S. Arabistan’ın fiili olarak en etkili kişisi konumunda bulunan Veliaht Prens Salman, iki ayaklı bir süreci devreye sokmuştur. Prensin, ABD destekli siyasi ve ekonomik bir projesi ve kendisine muhalefet edebilecek güç merkezlerini temsil eden öncü figürleri tasfiyeye dayanan ikinci bir eylem planı bulunmaktadır.
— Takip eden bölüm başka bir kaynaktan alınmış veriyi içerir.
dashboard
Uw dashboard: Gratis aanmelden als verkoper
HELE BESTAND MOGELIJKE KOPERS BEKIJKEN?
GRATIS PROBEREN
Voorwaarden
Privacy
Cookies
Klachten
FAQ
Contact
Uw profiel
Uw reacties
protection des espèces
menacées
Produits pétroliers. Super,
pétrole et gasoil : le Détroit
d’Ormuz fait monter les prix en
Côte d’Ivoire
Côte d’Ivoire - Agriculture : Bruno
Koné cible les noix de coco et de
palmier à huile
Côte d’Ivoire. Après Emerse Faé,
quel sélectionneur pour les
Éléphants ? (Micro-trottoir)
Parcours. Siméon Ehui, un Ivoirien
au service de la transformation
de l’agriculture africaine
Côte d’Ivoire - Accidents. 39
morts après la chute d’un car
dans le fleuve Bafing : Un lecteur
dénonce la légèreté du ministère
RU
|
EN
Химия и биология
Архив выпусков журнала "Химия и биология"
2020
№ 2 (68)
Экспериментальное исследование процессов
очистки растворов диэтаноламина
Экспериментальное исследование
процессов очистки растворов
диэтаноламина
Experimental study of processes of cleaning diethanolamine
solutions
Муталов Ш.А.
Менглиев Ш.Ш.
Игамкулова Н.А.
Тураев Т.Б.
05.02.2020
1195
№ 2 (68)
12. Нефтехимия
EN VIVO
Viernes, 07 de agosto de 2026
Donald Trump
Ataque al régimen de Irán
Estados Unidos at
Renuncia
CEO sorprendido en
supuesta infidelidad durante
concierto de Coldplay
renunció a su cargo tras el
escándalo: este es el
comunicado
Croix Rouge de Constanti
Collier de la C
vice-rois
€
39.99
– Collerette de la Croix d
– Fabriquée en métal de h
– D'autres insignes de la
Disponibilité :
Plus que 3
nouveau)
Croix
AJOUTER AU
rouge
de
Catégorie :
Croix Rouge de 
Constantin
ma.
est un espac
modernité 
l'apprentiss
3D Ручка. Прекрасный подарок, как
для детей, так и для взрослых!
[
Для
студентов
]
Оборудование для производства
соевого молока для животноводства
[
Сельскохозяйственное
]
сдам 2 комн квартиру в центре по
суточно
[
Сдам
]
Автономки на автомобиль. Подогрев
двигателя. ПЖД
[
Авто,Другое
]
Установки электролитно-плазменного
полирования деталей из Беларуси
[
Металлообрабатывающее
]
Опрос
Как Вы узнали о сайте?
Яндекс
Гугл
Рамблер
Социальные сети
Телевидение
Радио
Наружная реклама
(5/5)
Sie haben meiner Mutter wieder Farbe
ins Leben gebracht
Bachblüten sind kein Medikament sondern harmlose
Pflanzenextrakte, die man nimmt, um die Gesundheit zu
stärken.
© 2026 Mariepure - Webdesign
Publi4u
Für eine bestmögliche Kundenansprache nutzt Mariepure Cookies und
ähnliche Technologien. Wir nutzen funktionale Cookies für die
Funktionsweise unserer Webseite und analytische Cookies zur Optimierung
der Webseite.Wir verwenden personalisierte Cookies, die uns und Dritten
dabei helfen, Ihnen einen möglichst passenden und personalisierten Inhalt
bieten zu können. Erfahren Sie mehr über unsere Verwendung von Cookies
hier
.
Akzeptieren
Genç liderin ifade ettiği yöntemleriyle yapmayı planladığı reformlar, S. Arabistan açısından radikal denebilecek özellikler taşımaktadır. Hatırlanacağı üzere Veliaht Prens, petrole bağımlılığı azaltmak için ekonomiyi dönüştürerek teknolojik gelişime hız vermeyi hedeflediğini açıklamıştır. Bunun yanında, özellikle kadın hakları konusunda reform yapmak gerektiğini belirten yeni lider, ülkesinin tüm dinlere açık ‘ılımlı İslam’ modelini benimseyeceğini ifade etmiştir.
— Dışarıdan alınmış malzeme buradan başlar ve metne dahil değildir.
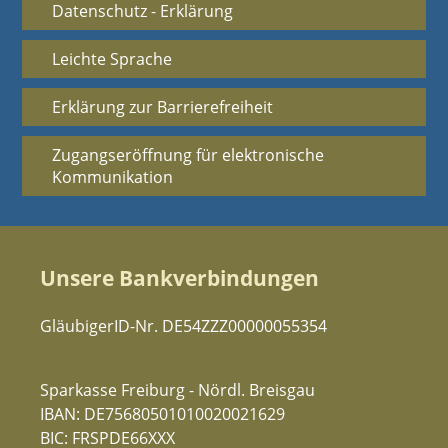
Datenschutz - Erklärung
Leichte Sprache
Erklärung zur Barrierefreiheit
Zugangseröffnung für elektronische
Kommunikation
Unsere Bankverbindungen
GläubigerID-Nr. DE54ZZZ00000055354
Sparkasse Freiburg - Nördl. Breisgau
IBAN: DE75680501010020021629
BIC: FRSPDE66XXX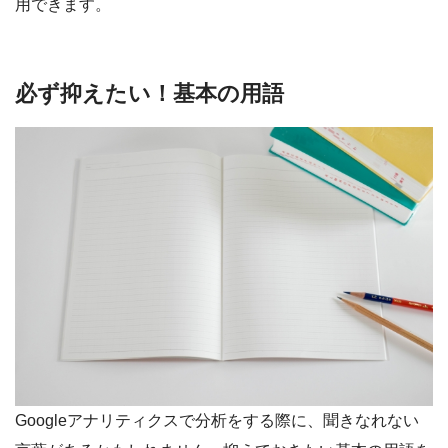
用できます。
必ず抑えたい！基本の用語
Googleアナリティクスで分析をする際に、聞きなれない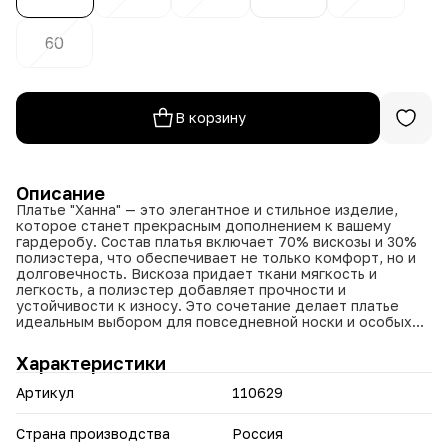
60
В корзину
Описание
Платье "Ханна" — это элегантное и стильное изделие,
которое станет прекрасным дополнением к вашему
гардеробу. Состав платья включает 70% вискозы и 30%
полиэстера, что обеспечивает не только комфорт, но и
долговечность. Вискоза придает ткани мягкость и
легкость, а полиэстер добавляет прочности и
устойчивости к износу. Это сочетание делает платье
идеальным выбором для повседневной носки и особых
случаев.
Характеристики
Дизайн и стиль
Артикул
110629
Платье "Ханна" представлено в четырех привлекательных
цветах: темно-розовом, зеленом, бежевом и коричневом.
Эти оттенки легко вписываются в любой гардероб и
Страна производства
Россия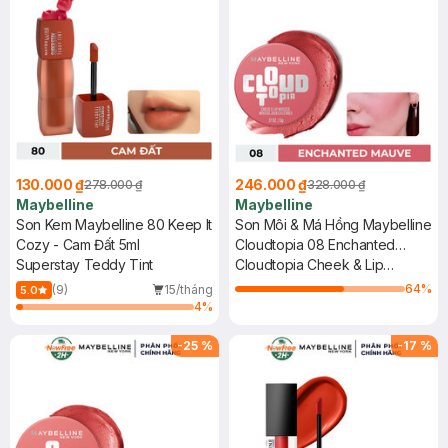
130.000 ₫
246.000 ₫
278.000 ₫
328.000 ₫
Maybelline
Maybelline
Son Kem Maybelline 80 Keep It
Son Môi & Má Hồng Maybelline
Cozy - Cam Đất 5ml
Cloudtopia 08 Enchanted
Superstay Teddy Tint
Mauve 5g
Cloudtopia Cheek & Lip
Mousse
64
%
(9)
15/tháng
5.0
4
%
-
25
%
-
17
%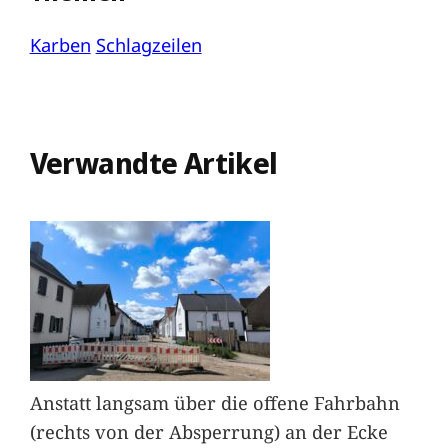
Karben
Schlagzeilen
Verwandte Artikel
Anstatt langsam über die offene Fahrbahn
(rechts von der Absperrung) an der Ecke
Diğer taraftan ülkenin siyasi yapısı genel olarak aşiretlerin esnek bir uzlaşısına dayadığından, farklı güç merkezlerini temsil eden unsurların pasifize edilmesi, merkezi otorite ile toplumsal taban arasında boşlukların ve iletişim kopukluğunun doğmasına zemin hazırlayabilir. Bu şartlar altında, hali hazırda ‘Amerikan garantörlüğüne’ güçlü şekilde ihtiyaç duyan Kraliyet ailesinin ABD’ye daha da bağımlı hale gelmesi muhtemeldir. Özellikle izlenen yöntem, Riyad yönetimini kırılgan bir zemine sevk etme ve ABD hegemonyasını güçlendirme ihtimali taşımaktadır. Uluslaşamamış kabile sisteminin güçlü olduğu ülkelerde reformlar, belli bir toplumsal uzlaşıya dayanmadığı zaman iç politikada istikrarsızlık ve “siyasal bölünmüşlük” dış politikada ise, radikal eylemleri beraberinde getirmektedir.
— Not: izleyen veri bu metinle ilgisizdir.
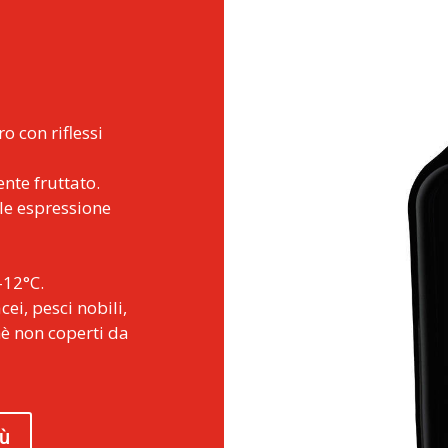
ro con riflessi
nte fruttato.
ole espressione
-12°C.
acei, pesci nobili,
hè non coperti da
iù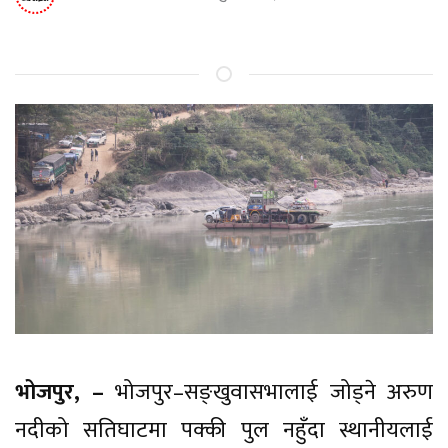
भोजपुर, –
भोजपुर–सङ्खुवासभालाई जोड्ने अरुण
नदीको सतिघाटमा पक्की पुल नहुँदा स्थानीयलाई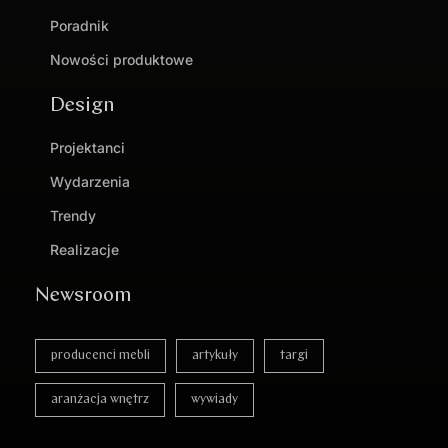
Poradnik
Nowości produktowe
Design
Projektanci
Wydarzenia
Trendy
Realizacje
Newsroom
producenci mebli
artykuły
targi
aranżacja wnętrz
wywiady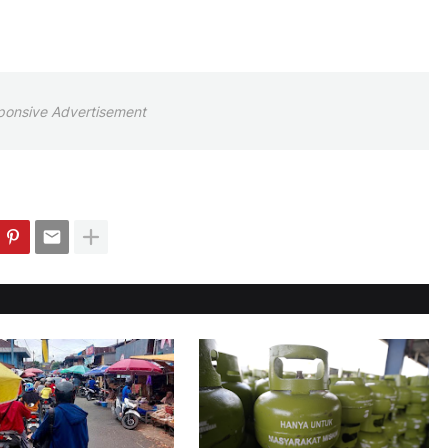
ponsive Advertisement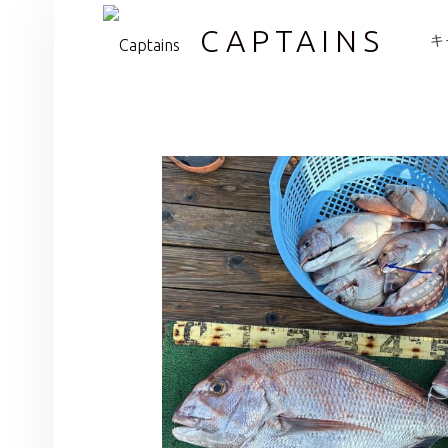
PR
CAPTAINS
キ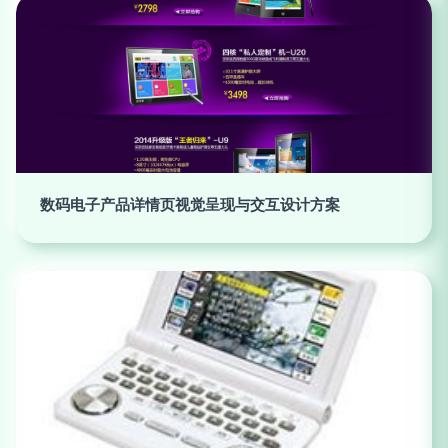
数码电子产品详情页视觉呈现与交互设计方案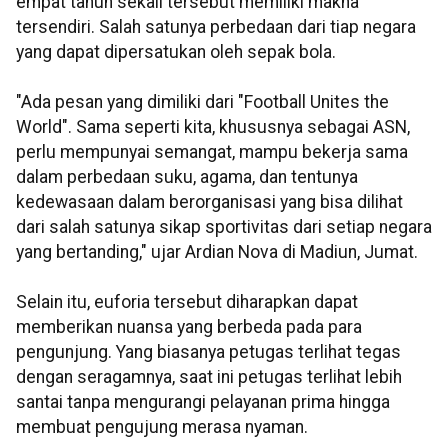
empat tahun sekali tersebut memiliki makna
tersendiri. Salah satunya perbedaan dari tiap negara
yang dapat dipersatukan oleh sepak bola.
"Ada pesan yang dimiliki dari "Football Unites the
World". Sama seperti kita, khususnya sebagai ASN,
perlu mempunyai semangat, mampu bekerja sama
dalam perbedaan suku, agama, dan tentunya
kedewasaan dalam berorganisasi yang bisa dilihat
dari salah satunya sikap sportivitas dari setiap negara
yang bertanding," ujar Ardian Nova di Madiun, Jumat.
Selain itu, euforia tersebut diharapkan dapat
memberikan nuansa yang berbeda pada para
pengunjung. Yang biasanya petugas terlihat tegas
dengan seragamnya, saat ini petugas terlihat lebih
santai tanpa mengurangi pelayanan prima hingga
membuat pengujung merasa nyaman.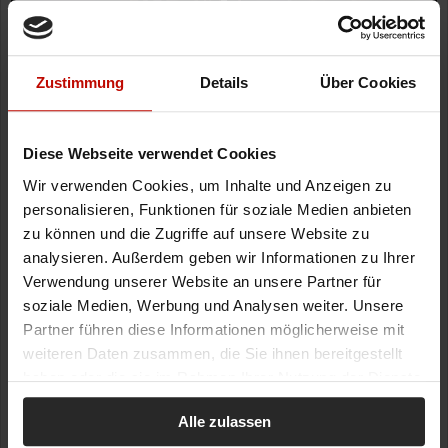
Zustimmung
Details
Über Cookies
Diese Webseite verwendet Cookies
Wir verwenden Cookies, um Inhalte und Anzeigen zu
personalisieren, Funktionen für soziale Medien anbieten
zu können und die Zugriffe auf unsere Website zu
analysieren. Außerdem geben wir Informationen zu Ihrer
Verwendung unserer Website an unsere Partner für
soziale Medien, Werbung und Analysen weiter. Unsere
Partner führen diese Informationen möglicherweise mit
weiteren Daten zusammen, die Sie ihnen bereitgestellt
haben oder die sie im Rahmen Ihrer Nutzung der Dienste
gesammelt haben.
Alle zulassen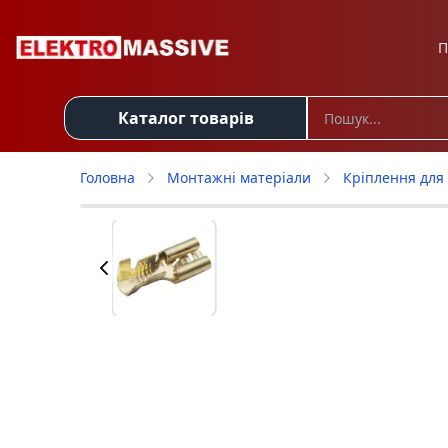
П
Каталог товарів
Головна
Монтажні матеріали
Кріплення для 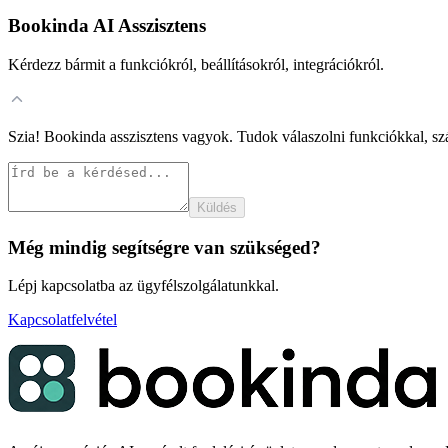
Bookinda AI Asszisztens
Kérdezz bármit a funkciókról, beállításokról, integrációkról.
Szia! Bookinda asszisztens vagyok. Tudok válaszolni funkciókkal, szá
Küldés
Még mindig segítségre van szükséged?
Lépj kapcsolatba az ügyfélszolgálatunkkal.
Kapcsolatfelvétel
S. Arabistan’ın yeni yol haritası, iç dengeleri ve ABD’nin ekonomik talepleri ile siyasi tahakkümünün boyutlarını ve doğuracağı sonuçları ihmal etmektedir. Trump yönetimi, S. Arabistan’da istikrasızlık zeminini güçlendirirken, ülkeyi de İran’a karşı ön cephede mücadeleye elverişli hale getirmeye yönelik planlarını hayata geçirmektedir.
Sonuç olarak her iki süreç de, İran ve Hizbullah’a karşı küresel sistemi harekete geçirme kapasitesi sınırlı Netanyahu ve kendi kamuoyuna karşı zaaf içinde olan Trump yönetiminin, S. Arabistan’ın İran öfkesinin ve Lübnan’ın hassas dengelerinin yaratacağı ‘rüzgârı’ arkasına alma çabası olarak değerlendirilebilir. Küresel ölçekte kabul edilmeyen tezleriyle ABD ve İsrail yönetimleri, İran ve Hizbullah konusunda kendileriyle ortak hareket etmeyi kabul etmeyen aktörleri, Riyad ve Beyrut’taki dengesizliklerin yaratabileceği yüksek risklerle yüzleşmeye zorlamaktadırlar.